## Activity
The required output is the exact sequence of lines from the line holding "- Verify that the enums work" to the end of the records, inclusive.

[Material supplied — start]

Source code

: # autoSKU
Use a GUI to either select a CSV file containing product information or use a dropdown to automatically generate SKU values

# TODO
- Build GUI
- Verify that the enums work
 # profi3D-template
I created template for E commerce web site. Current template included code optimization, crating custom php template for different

[Material supplied — finish]

## Written solution
- Verify that the enums work
 # profi3D-template
I created template for E commerce web site. Current template included code optimization, crating custom php template for different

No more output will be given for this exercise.